Réglementer les chatbots pour enfants : défis et solutions ciblées

Les lois étatiques sur les chatbots et le risque d’un patchwork réglementaire

Contexte actuel

Les législateurs des États américains s’activent à encadrer les chatbots d’intelligence artificielle destinés aux enfants. Un rapport publié récemment par le Information Technology and Innovation Foundation (ITIF) souligne que près de 100 projets de loi ont été introduits à ce jour, créant un paysage réglementaire potentiellement difficile à naviguer pour les entreprises technologiques.

Principales recommandations du rapport

Le rapport met en garde contre l’adoption de modèles de régulation empruntés aux réseaux sociaux, tels que les exigences générales de vérification d’âge, les restrictions de contenu ou les interdictions totales.
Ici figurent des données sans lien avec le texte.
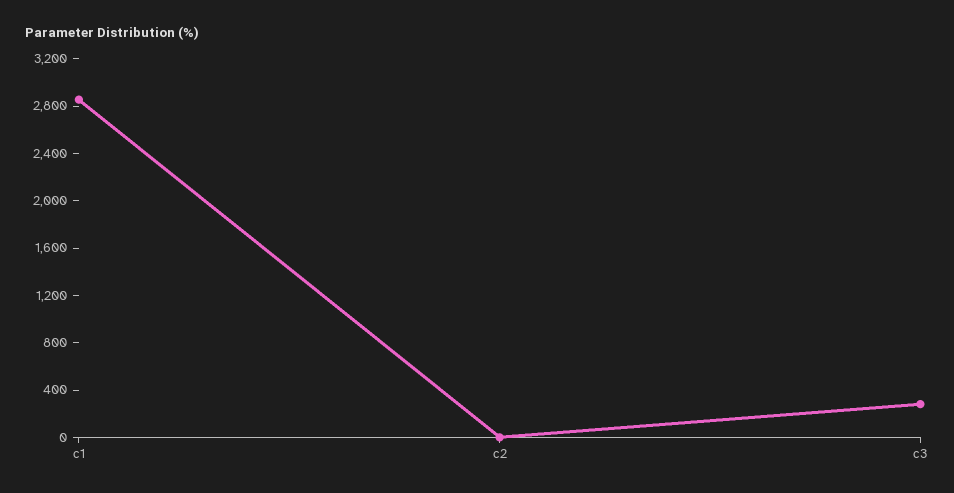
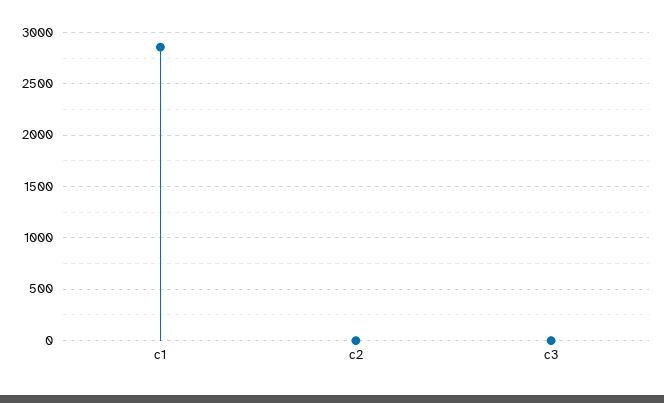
  {
    "c1": 2900,
    "c2": 0,
-   "c3": 300
+   "c3": 0
  }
Il préconise plutôt des mesures ciblées :

  • Contrôles de transparence pour informer les utilisateurs qu’ils interagissent avec une IA.
  • Contrôles parentaux permettant aux parents de gérer l’accès et les paramètres de sécurité.
  • Systèmes de drapeau « enfant » au niveau du système d’exploitation afin de réduire la collecte d’informations d’âge par chaque service d’IA.

Exemples de législation étatique

En Californie, une loi visant les chatbots compagnons a imposé des protections contre le contenu sexuel et l’obligation d’aviser les utilisateurs qu’ils dialoguent avec une IA. Le gouverneur Gavin Newsom a finalement opposé son veto, estimant que les restrictions trop larges auraient pu interdire l’accès des mineurs aux outils d’IA.

Risques d’un patchwork réglementaire

Des définitions et exigences incohérentes d’un État à l’autre compliquent la conformité pour les développeurs, qui doivent adapter chaque produit à une multitude de règles. Cette fragmentation peut également détourner l’attention des mesures de sécurité essentielles et ralentir l’innovation.

Appel à une action fédérale

Le rapport note qu’une proposition de moratoire fédéral sur les lois étatiques d’IA a été retirée du projet de loi budgétaire de 2025 après une opposition généralisée des États, laissant la question de la coordination nationale en suspens.

Conclusion

Pour protéger les enfants tout en préservant l’innovation, les décideurs doivent privilégier des régulations ciblées, transparentes et soutenues par des contrôles parentaux, plutôt que des approches généralisées inspirées des réseaux sociaux. Une coordination au niveau fédéral pourrait également atténuer les défis de conformité liés à un patchwork législatif.